▶ **PASSAGE CITÉ**

________

Il y aura bien un procès Balkany. Soupçonnés d'avoir dissimulé plusieurs millions d'euros au fisc, le maire de Levallois-Perret (Hauts-de-Seine) et son épouse viennent d'être renvoyés devant le tribunal correctionnel de Paris pour «fraude fiscale», comme l'a révélé mercredi Europe 1. Confiée au juge Renaud Van Ruymbeke, l'enquête avait été ouverte en juin 2015 suite à une plainte de Bercy, visant à la fois l'impôt sur le revenu et l'impôt sur la fortune des époux. Faisant sauter son traditionnel verrou, l'administration fiscale avait alors saisi la justice sur la base d'éléments dévoilés par une autre enquête ouverte en décembre 2013 pour «blanchiment de fraude fiscale», élargie par la suite à des faits de corruption. Les agents du fisc ont peu apprécié de découvrir, entre autres, que les revenus déclarés par Patrick et Isabelle Balkany entre 2010 et 2012 n'atteignaient même pas les salaires versés à leurs six employés de maison sur la même période.

Peignoir brodé

L'enquête des juges financiers a confirmé les pratiques peu orthodoxes du couple en matière fiscale ainsi que son goût prononcé pour l'argent liquide, en grosses coupures de préférence. Il en va ainsi des billets de 500 euros oubliés par Monsieur dans les costumes confiés au pressing, ou de ceux régulièrement échangés par Madame auprès de la patronne de l'Intermarché local pour éviter de se les voir refuser en caisse. Du cash que les enquêteurs ont retrouvé un peu partout au gré de leurs perquisitions, dans des enveloppes, sur la table de nuit et même dans les poches d'un peignoir brodé aux initiales du maire de Levallois. Entre 2007 et 2014, selon les calculs du parquet, au moins 13 millions d'euros ont été dissimulés par le couple au fisc.

________

▶ **Entrées d'un jeu de données**

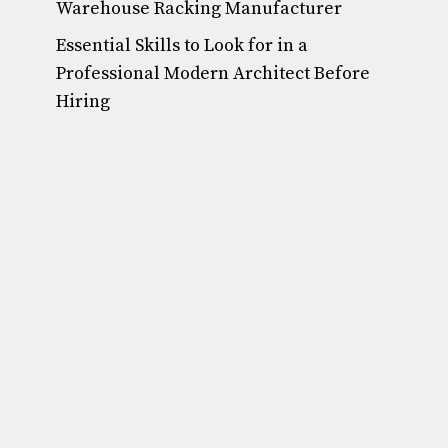
Warehouse Racking Manufacturer
Essential Skills to Look for in a
Professional Modern Architect Before
Hiring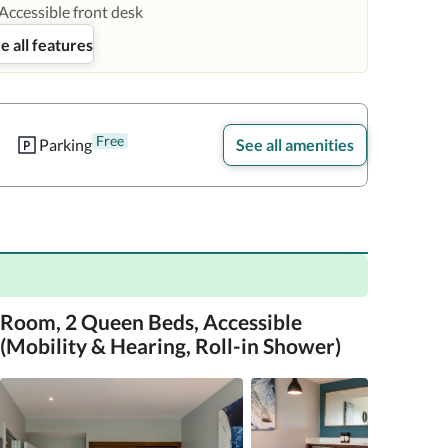
Accessible front desk
e all features
Free
Parking
See all amenities
Room, 2 Queen Beds, Accessible
(Mobility & Hearing, Roll-in Shower)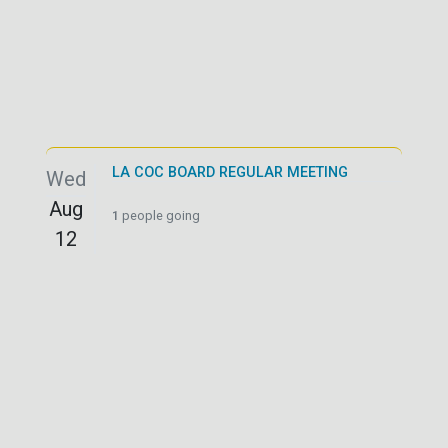
LA COC BOARD REGULAR MEETING
Wed
Aug
1
people going
12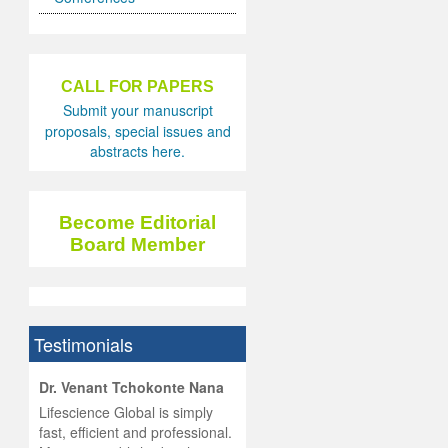
CALL FOR PAPERS
Submit your manuscript
proposals, special issues and
abstracts here.
Become Editorial
Board Member
Testimonials
hist
Dr. Venant Tchokonte Nana
he
 the
Lifescience Global is simply
ness
rial
fast, efficient and professional.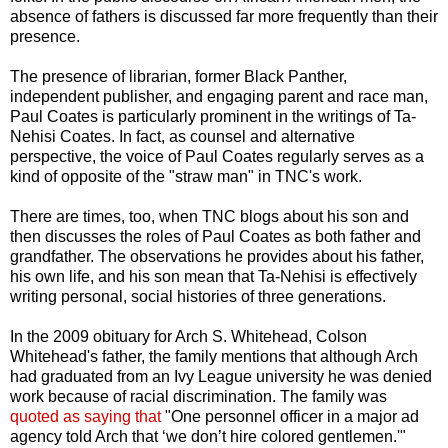
absence of fathers is discussed far more frequently than their
presence.
The presence of librarian, former Black Panther,
independent publisher, and engaging parent and race man,
Paul Coates is particularly prominent in the writings of Ta-
Nehisi Coates. In fact, as counsel and alternative
perspective, the voice of Paul Coates regularly serves as a
kind of opposite of the "straw man" in TNC's work.
There are times, too, when TNC blogs about his son and
then discusses the roles of Paul Coates as both father and
grandfather. The observations he provides about his father,
his own life, and his son mean that Ta-Nehisi is effectively
writing personal, social histories of three generations.
In the 2009 obituary for Arch S. Whitehead, Colson
Whitehead's father, the family mentions that although Arch
had graduated from an Ivy League university he was denied
work because of racial discrimination. The family was
quoted as saying that
"One personnel officer in a major ad
agency told Arch that ‘we don’t hire colored gentlemen.'"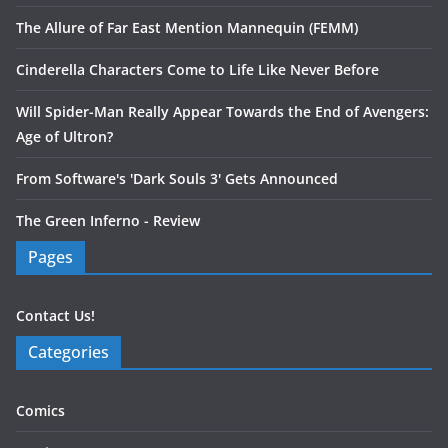
The Allure of Far East Mention Mannequin (FEMM)
Cinderella Characters Come to Life Like Never Before
Will Spider-Man Really Appear Towards the End of Avengers:
Age of Ultron?
From Software's 'Dark Souls 3' Gets Announced
The Green Inferno - Review
Pages
Contact Us!
Categories
Comics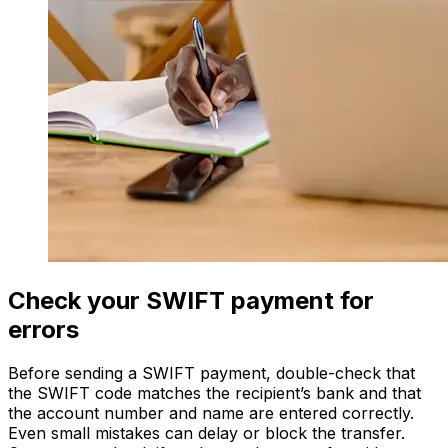
Check your SWIFT payment for
errors
Before sending a SWIFT payment, double-check that
the SWIFT code matches the recipient’s bank and that
the account number and name are entered correctly.
Even small mistakes can delay or block the transfer.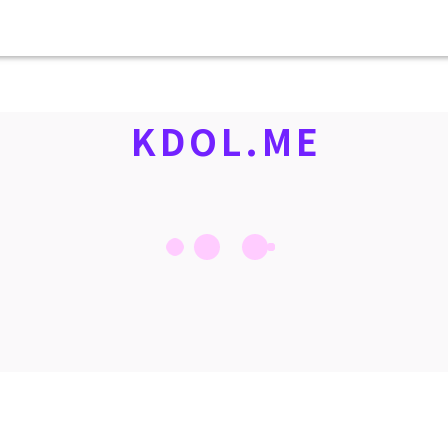
KDOL.ME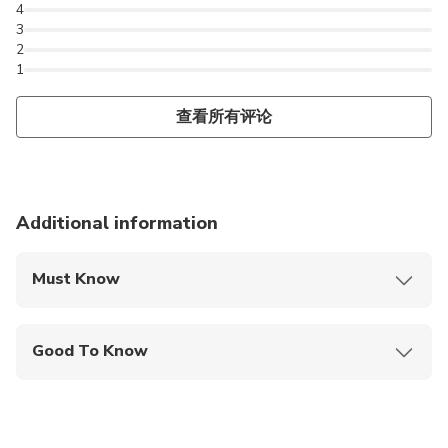
4
3
2
1
查看所有评论
Additional information
Must Know
Mobile or paper ticket accepted
Good To Know
Infants and small children can ride in a pram or
stroller
Service animals allowed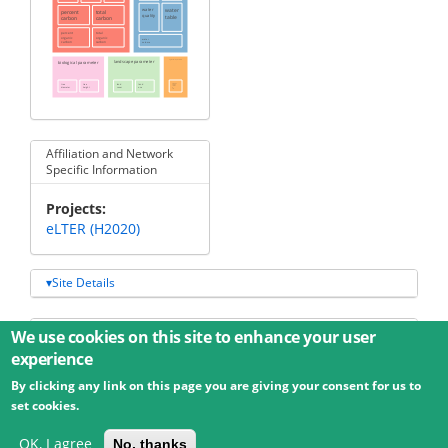
water
water
percent
total
quality
table
carbon
carbon
total
percent
organic
organic
water
carbon
carbon
volume
biological parameter
landscape parameter
agricultural parameter
tree
tree
land
land
dissolved
organic
carbon
diameter
height
cover
use
soil
Affiliation and Network
Specific Information
Projects
eLTER (H2020)
Site Details
Additional data
We use cookies on this site to enhance your user
experience
By clicking any link on this page you are giving your consent for us to
© 2026 Umweltbundesamt GmbH
Terms
Imprint
set cookies.
Privacy
Accessibility
Contact
Training
Docs
API
Changelog
About
OK, I agree
No, thanks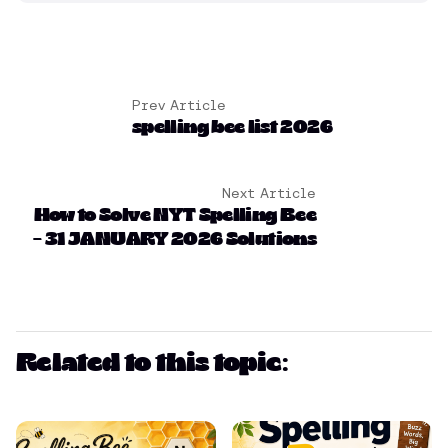
Prev Article
spelling bee list 2026
Next Article
How to Solve NYT Spelling Bee
– 31 JANUARY 2026 Solutions
Related to this topic: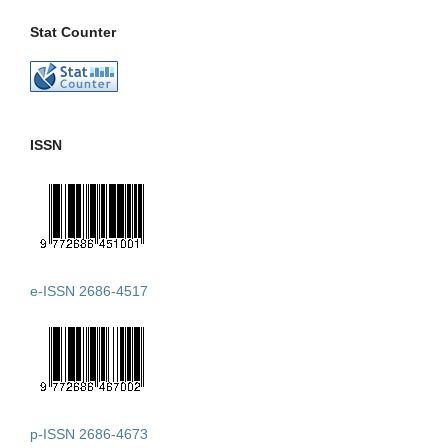
Stat Counter
ISSN
e-ISSN 2686-4517
p-ISSN 2686-4673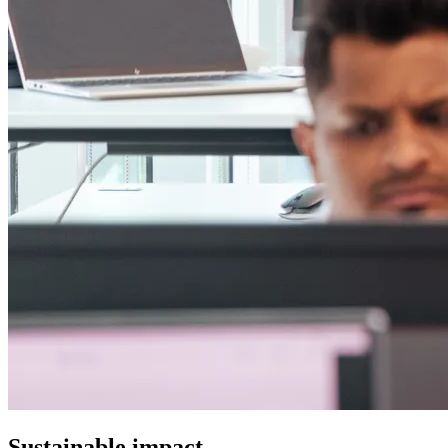
Sustainable impact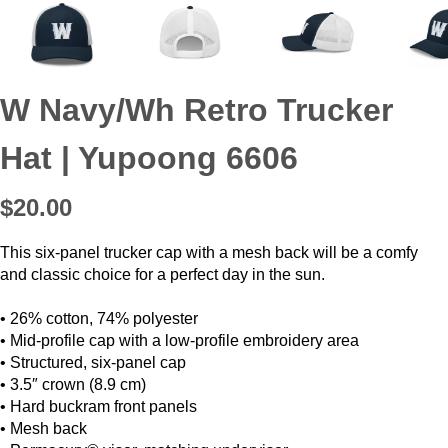
W Navy/Wh Retro Trucker
Hat | Yupoong 6606
$20.00
This six-panel trucker cap with a mesh back will be a comfy
and classic choice for a perfect day in the sun.
• 26% cotton, 74% polyester
• Mid-profile cap with a low-profile embroidery area
• Structured, six-panel cap
• 3.5″ crown (8.9 cm)
• Hard buckram front panels
• Mesh back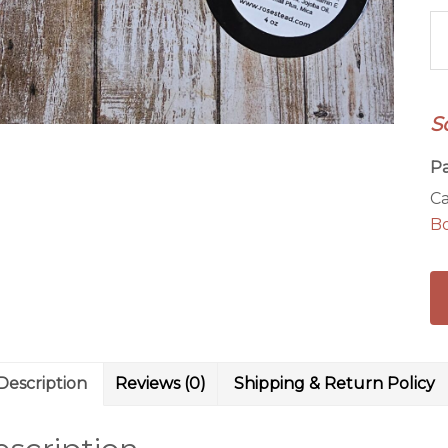
Cr
&
P
4
S
oz
B
P
Bu
Ca
qu
B
Description
Reviews (0)
Shipping & Return Policy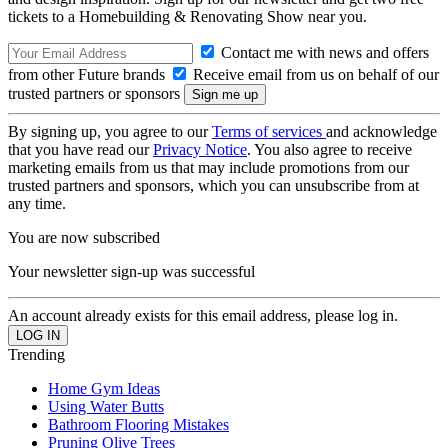
tickets to a Homebuilding & Renovating Show near you.
Contact me with news and offers
from other Future brands
Receive email from us on behalf of our
trusted partners or sponsors
By signing up, you agree to our
Terms of services
and acknowledge
that you have read our
Privacy Notice
. You also agree to receive
marketing emails from us that may include promotions from our
trusted partners and sponsors, which you can unsubscribe from at
any time.
You are now subscribed
Your newsletter sign-up was successful
An account already exists for this email address, please log in.
Trending
Home Gym Ideas
Using Water Butts
Bathroom Flooring Mistakes
Pruning Olive Trees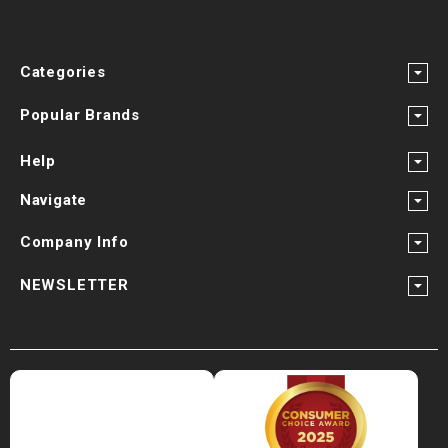
Categories
Popular Brands
Help
Navigate
Company Info
NEWSLETTER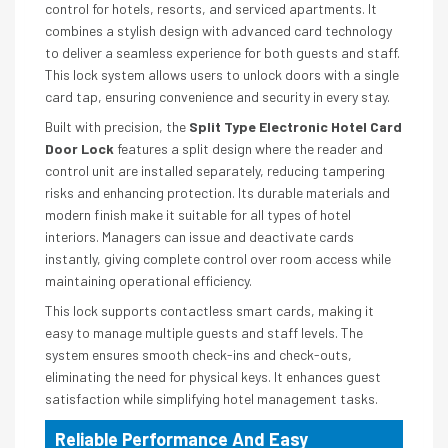
control for hotels, resorts, and serviced apartments. It
combines a stylish design with advanced card technology
to deliver a seamless experience for both guests and staff.
This lock system allows users to unlock doors with a single
card tap, ensuring convenience and security in every stay.
Built with precision, the
Split Type Electronic Hotel Card
Door Lock
features a split design where the reader and
control unit are installed separately, reducing tampering
risks and enhancing protection. Its durable materials and
modern finish make it suitable for all types of hotel
interiors. Managers can issue and deactivate cards
instantly, giving complete control over room access while
maintaining operational efficiency.
This lock supports contactless smart cards, making it
easy to manage multiple guests and staff levels. The
system ensures smooth check-ins and check-outs,
eliminating the need for physical keys. It enhances guest
satisfaction while simplifying hotel management tasks.
Reliable Performance And Easy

________

▶ **TRAVAIL DEMANDÉ**
Traduisez en anglais cette phrase du texte sur l'affaire Balkany : « Entre 2007 et 2014, selon les calculs du parquet, au moins 13 millions d'euros ont été dissimulés par le couple au fisc. » Appuyez-vous uniquement sur le texte.

▶ **ZONE DE RÉPONSE**
Between 2007 and 2014, according to the prosecutor's office's calculations, at least 13 million euros were concealed from the tax authorities by the couple.